The following python notebooks serves as example evaluations on different tasks, similarity, analogy and clustering.
Once the repository is cloned run the python notebooks for quantitative and qualitative embedding evaluations. The zipped embedding files, bow2.words.bz2, bow5.words.bz2, deps.words.bz2 need to be added under 'data/' before running.
Description: Evaluates embeddings based on word similarity tasks. Computes Spearman and Pearson correlations against the SimLex and MEN datasets for each embedding.
Instructions: Other data sets could be evaluated by replacing 'word_pairs' dataframe with a new set, after loading.
Description: Evaluates embdeddings based on word analogy tasks. Computes the analogous word for each question in the Google analogy test set. Performs qualitative evaluation of the predictions by looking at 3 predicted answers from each model for selected queries
Description: As the previous but performs quantitative evaluation of the predictions in the whole Google analogy test set using Mean Reciprocal Rank and accuracy.
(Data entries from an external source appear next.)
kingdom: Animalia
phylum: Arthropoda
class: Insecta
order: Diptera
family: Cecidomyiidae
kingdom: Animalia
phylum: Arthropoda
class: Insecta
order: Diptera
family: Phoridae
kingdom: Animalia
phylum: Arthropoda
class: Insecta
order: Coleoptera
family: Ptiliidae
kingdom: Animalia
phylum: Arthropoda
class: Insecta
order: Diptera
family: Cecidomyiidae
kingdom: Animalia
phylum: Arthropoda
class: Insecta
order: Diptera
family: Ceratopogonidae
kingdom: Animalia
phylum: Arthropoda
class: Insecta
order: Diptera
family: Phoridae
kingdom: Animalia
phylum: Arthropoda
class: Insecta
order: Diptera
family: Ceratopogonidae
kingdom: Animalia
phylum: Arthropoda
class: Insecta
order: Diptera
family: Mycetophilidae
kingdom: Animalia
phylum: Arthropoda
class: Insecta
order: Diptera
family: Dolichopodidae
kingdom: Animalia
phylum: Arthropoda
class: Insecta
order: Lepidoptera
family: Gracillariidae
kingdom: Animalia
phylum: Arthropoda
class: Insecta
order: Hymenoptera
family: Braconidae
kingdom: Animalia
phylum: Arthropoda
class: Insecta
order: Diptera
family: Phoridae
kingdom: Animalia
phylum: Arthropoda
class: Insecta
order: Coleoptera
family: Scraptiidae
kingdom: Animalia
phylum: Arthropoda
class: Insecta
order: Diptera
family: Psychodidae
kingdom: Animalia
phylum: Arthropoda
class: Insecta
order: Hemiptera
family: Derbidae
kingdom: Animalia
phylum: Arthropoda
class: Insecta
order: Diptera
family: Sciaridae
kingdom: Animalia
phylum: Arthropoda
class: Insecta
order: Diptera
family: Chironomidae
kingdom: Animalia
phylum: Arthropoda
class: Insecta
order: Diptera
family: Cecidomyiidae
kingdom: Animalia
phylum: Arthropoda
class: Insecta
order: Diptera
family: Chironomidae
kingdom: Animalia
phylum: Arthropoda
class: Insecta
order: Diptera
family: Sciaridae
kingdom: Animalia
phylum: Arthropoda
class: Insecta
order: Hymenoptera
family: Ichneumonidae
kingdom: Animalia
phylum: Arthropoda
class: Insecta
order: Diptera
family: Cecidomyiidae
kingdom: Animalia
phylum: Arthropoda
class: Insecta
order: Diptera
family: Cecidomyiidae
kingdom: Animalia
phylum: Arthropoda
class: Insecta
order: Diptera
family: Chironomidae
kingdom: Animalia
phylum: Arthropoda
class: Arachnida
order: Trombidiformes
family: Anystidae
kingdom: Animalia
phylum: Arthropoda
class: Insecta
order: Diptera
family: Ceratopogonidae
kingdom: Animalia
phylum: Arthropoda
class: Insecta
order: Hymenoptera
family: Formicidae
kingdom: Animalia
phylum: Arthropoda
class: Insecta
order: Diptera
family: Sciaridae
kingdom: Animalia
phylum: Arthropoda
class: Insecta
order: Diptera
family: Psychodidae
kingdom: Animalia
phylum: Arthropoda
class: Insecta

Uses batching to sample the Google analogy test set because of memory issues when the word analogy set vectors are large.
Instructions: Other sets could be evaluated by replacing the 'data/questions_words.txt' file.
Description: This file performes the K-Means algorithm on the three embeddings, it can be tested with variations in the number of clusters. It outputs a csv file with the results. A collection of results for 100, 200, 300, 400 and 500 can be found in the repository under 'Results'.
Instructions: Different numbers of clusters can be filled and different embeddings can be used.